‘A people without the knowledge of their past history, origin and culture is like a tree without roots’ Marcus Garvey
At St. Bernadette’s, our History curriculum is designed to provide pupils with opportunities to ask questions, think critically, weigh evidence, sift arguments and develop perspective and judgement, to understand the complexity of people’s lives, the process of change, the diversity of societies and relationships between different groups, as well as their own identity and the challenges of their time. Through history, we aim to foster the children’s interest and understanding about the life of people who lived in the past. We aim for the children to develop a sense of identity - our history curriculum represents the ever-increasing diverse nature of our school and celebrates the historical heritage of our children and families.
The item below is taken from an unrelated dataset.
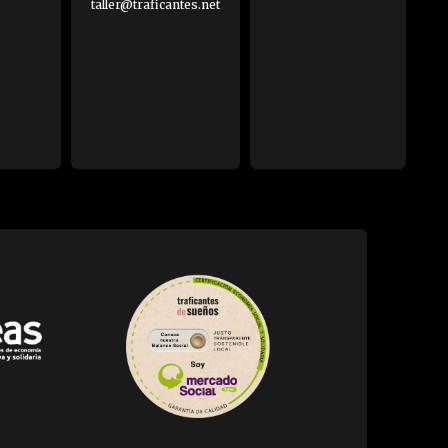
taller@traficantes.net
As with all our subjects, our subject design interrelates different strands of knowledge:
Substantive knowledge represents the historical content that is taught in each year group. In planning, this knowledge is the content we want pupils to know and remember including topic specific vocabulary. In selecting the specific content, we ensure that the historical heritage of our children is studied. Themes are explored in each year group through different historical periods. By highlighting these themes, we are able to ensure that connections are made so that children can easily activate prior knowledge and begin to develop familiarity and confidence, which then supports their future learning within the subject. In history, our themes include:
- Geographical significance
- Trade and Commerce
- Hierarchy & Power
The methods or conceptual frameworks used by historians are represented in our curriculum by the following areas:
- Significance: Understanding the importance assigned to aspects of the past (and exploring aspects worthy of study)
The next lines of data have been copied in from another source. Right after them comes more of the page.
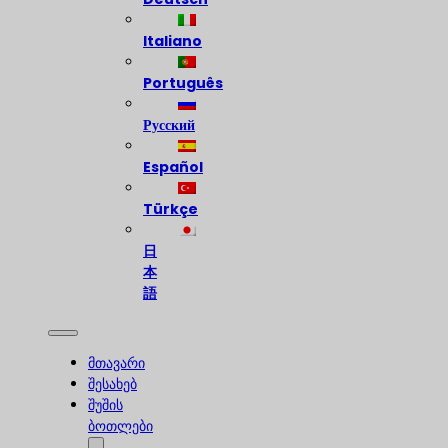
Italiano
Português
Русский
Español
Türkçe
日
本
語
მთავარი
შესახებ
შუშის
ბოთლები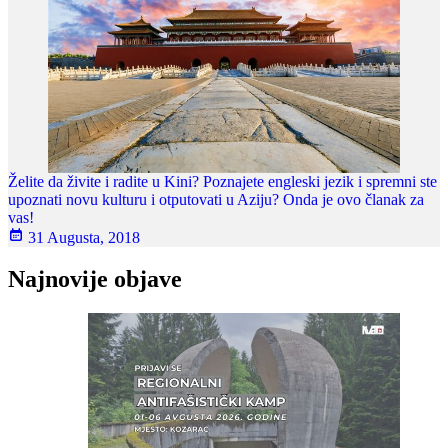
Želite da živite i radite u Kini? Poznajete engleski jezik i spremni ste
upoznati novu kulturu i otputovati u Aziju? Onda je ovo članak za
vas!
31 Augusta, 2018
Najnovije objave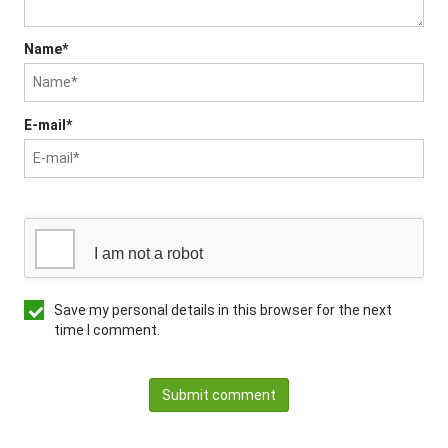
Name*
E-mail*
I am not a robot
Save my personal details in this browser for the next
time I comment.
Submit comment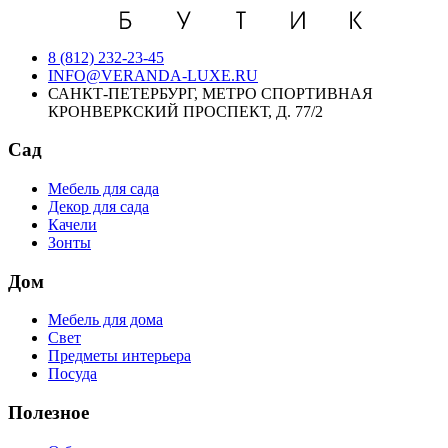
8 (812) 232-23-45
INFO@VERANDA-LUXE.RU
САНКТ-ПЕТЕРБУРГ, МЕТРО СПОРТИВНАЯ
КРОНВЕРКСКИЙ ПРОСПЕКТ, Д. 77/2
Сад
Мебель для сада
Декор для сада
Качели
Зонты
Дом
Мебель для дома
Свет
Предметы интерьера
Посуда
Полезное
- Evidence: Information gathered from historical sources
- Similarity and difference: Understanding the extent of similarity and difference between different sorts of people – and between people within the same group
- Continuity and change: Understanding that some things change and some things stay the same
- Cause and consequence: Understanding a chain of events and developments
- Interpretations: Understanding how and why interpretations of the past can differ
Disciplinary knowledge represents the skills of a historian. This knowledge is drawn from the National Curriculum Programmes of Study and is organised into categories of knowledge and mapped in a vertically integrated progression which ensures opportunities for pupils to build, revisit and deepen their knowledge and understanding.
Assessment in History is more than just knowing facts and dates. We assess the pupil’s ability to apply their knowledge through our clearly defined outcomes at the end of each unit of learning. This provides information on the children’s ability to use and apply new knowledge in a subject specific context.